Lo scisma di Kiev che lacera l’Ortodossia

Lo scisma di Kiev che lacera l’Ortodossia

di Luigi Sandri

Lo sfavillio delle cupole dorate delle basiliche che, a Kiev, parlano anche ai più distratti di Cristianesimo, non farebbe mai immaginare che esse, da alcuni mesi, sono mute testimoni di uno scisma, interno all’Ortodossia, che vede contrapposti due patriarcati.

Quello di Mosca, guidato da Kirill, e quello di Costantinopoli, guidato da Bartolomeo. Una situazione che complica ancor più, sul versante politico, i rapporti tra Ucraina e Russia.
Dopo aver seguito la vicenda in tutta la sua incubazione, sono venuto sulle rive del Dnepr - il fiume che taglia in due la capitale ucraina prima di sfociare nel Mar Nero - per capire meglio l’intricatissima situazione, che affonda le radici in un millennio di storia. Il Cristianesimo, qui, iniziò ufficialmente nel 988, quando il principe Vladimir di Kiev accolse la nuova fede, là portata da missionari provenienti da Costantinopoli. Quando, nel 1240, i mongoli invaderanno la Rus’ (il territorio di Kiev), il suo metropolita, conservando il titolo, troverà rifugio in varie città della Russia, e infine si fisserà a Mosca, fondata da un secolo.

Nel 1453 l’antica Bisanzio sarà conquistata dai turchi ottomani; dunque il patriarcato bizantino viene indebolito, mentre più a Nord cresce la potenza politica e militare di Mosca, il cui vescovo dal 1589 diverrà patriarca di tutte le Russie. Nel 1686 Dionigi IV,  capo della Chiesa di Costantinopoli, trovandosi in difficoltà con il sultano “affida” la metropolia di Kiev a Mosca. E… facciamo un salto: stante l’Urss la Chiesa ortodossa ucraina era un esarcato del patriarcato di Mosca.

Ma, dopo il crollo dell’Unione sovietica (1991) la Chiesa ortodossa ucraina si spacca in tre parti: una, la maggiore, legata a Mosca; l’autoproclamato patriarcato di Kiev; una piccola Chiesa autocefala (indipendente). Ebbene,  Bartolomeo, malgrado la ferma opposizione di Kirill, ha favorito - nel gennaio scorso - la creazione di una nuova Chiesa ortodossa  autocefala dell’Ucraina (COU), di cui però non fa parte quella legata a Mosca, la quale, inoltre, considera “scismatica” la neonata.
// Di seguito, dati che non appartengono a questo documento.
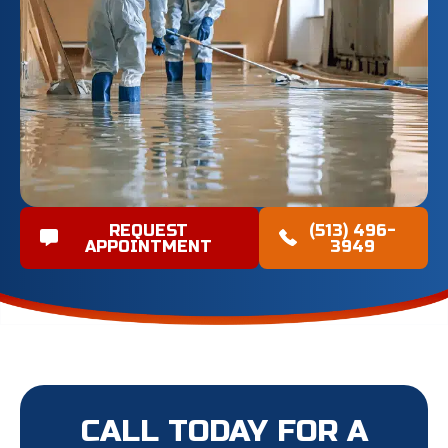
REQUEST
(513) 496-
APPOINTMENT
3949
CALL TODAY FOR A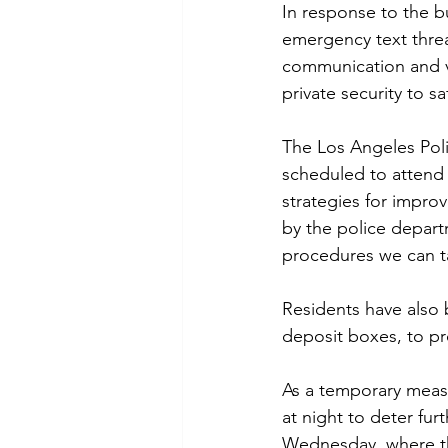
In response to the b
emergency text threa
communication and vi
private security to s
The Los Angeles Poli
scheduled to attend
strategies for impro
by the police depar
procedures we can t
Residents have also 
deposit boxes, to pr
As a temporary meas
at night to deter fu
Wednesday, where th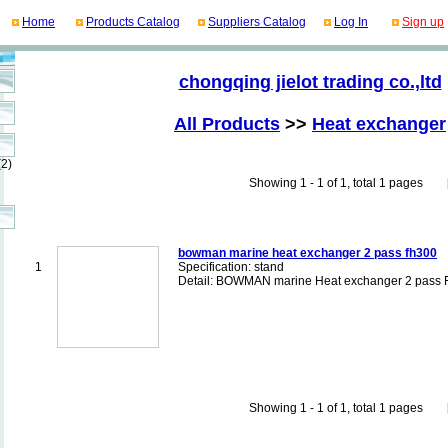
Home
Products Catalog
Suppliers Catalog
Log In
Sign up
chongqing jielot trading co.,ltd
All Products
>>
Heat exchanger
(2)
Showing 1 - 1 of 1, total 1 pages [Fi
bowman marine heat exchanger 2 pass fh300
1
Specification: stand
Detail: BOWMAN marine Heat exchanger 2 pass
Showing 1 - 1 of 1, total 1 pages [Fi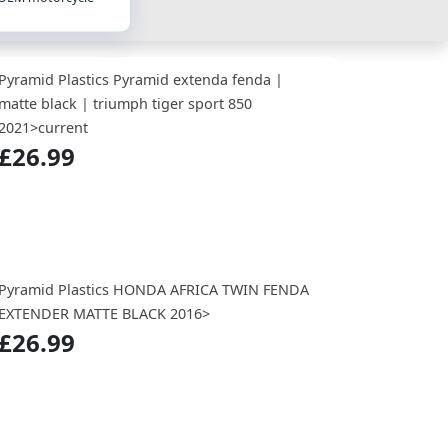
Pyramid Plastics Pyramid extenda fenda |
matte black | triumph tiger sport 850
2021>current
£26.99
Pyramid Plastics HONDA AFRICA TWIN FENDA
EXTENDER MATTE BLACK 2016>
£26.99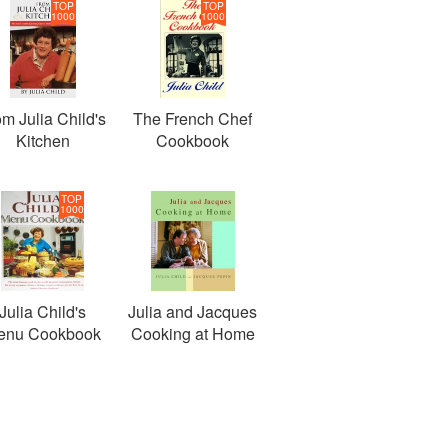
TOP
TOP
1000
1000
om Julia Child's
The French Chef
Kitchen
Cookbook
TOP
1000
Julia Child's
Julia and Jacques
enu Cookbook
Cooking at Home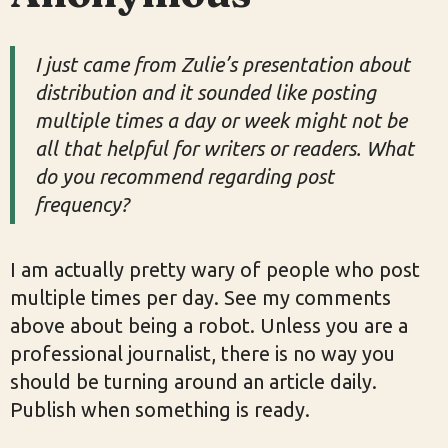
I just came from Zulie’s presentation about
distribution and it sounded like posting
multiple times a day or week might not be
all that helpful for writers or readers. What
do you recommend regarding post
frequency?
I am actually pretty wary of people who post
multiple times per day. See my comments
above about being a robot. Unless you are a
professional journalist, there is no way you
should be turning around an article daily.
Publish when something is ready.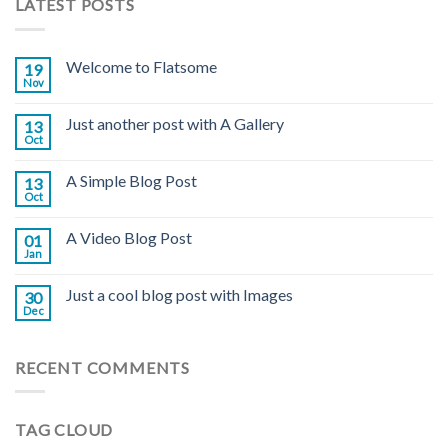
LATEST POSTS
Welcome to Flatsome
19
Nov
Just another post with A Gallery
13
Oct
A Simple Blog Post
13
Oct
A Video Blog Post
01
Jan
Just a cool blog post with Images
30
Dec
RECENT COMMENTS
TAG CLOUD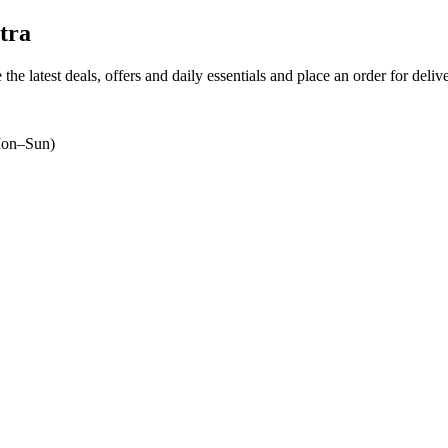
tra
the latest deals, offers and daily essentials and place an order for deli
on–Sun)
Kirill ha deciso, quindi, di tagliare la comunione eucaristica con Costantinopoli: insomma, i due patriarcati sono in stato di scisma.

Intanto, i greco-cattolici ucraini (chiamati “uniati” dagli ortodossi) guardano con simpatia la nuova arrivata, e puntano a  dialogare con essa. Religione a parte, sullo sfondo incombe un colossale problema politico: gli “uniati”, e la COU - oltre al governo di Kiev - accusano la Russia per avere, nel 2014, occupato e annesso la Crimea; ma Putin difende la scelta, ricordando che fino al 1954 quella penisola era russa, e non ucraina; e il patriarcato russo sta con lui.

Il “puzzle” politico-religioso dell’Ucraina, per ora  irrisolvibile (come a Kiev mi hanno confermato vescovi delle varie Chiese), getta la sua ombra nera sull’intera Ortodossia, e la fa tremare. Infatti, i duecento milioni di ortodossi sparsi nel mondo dovranno prima o poi scegliere tra Mosca e Costantinopoli. Lo scisma rischia di diventare cancrena.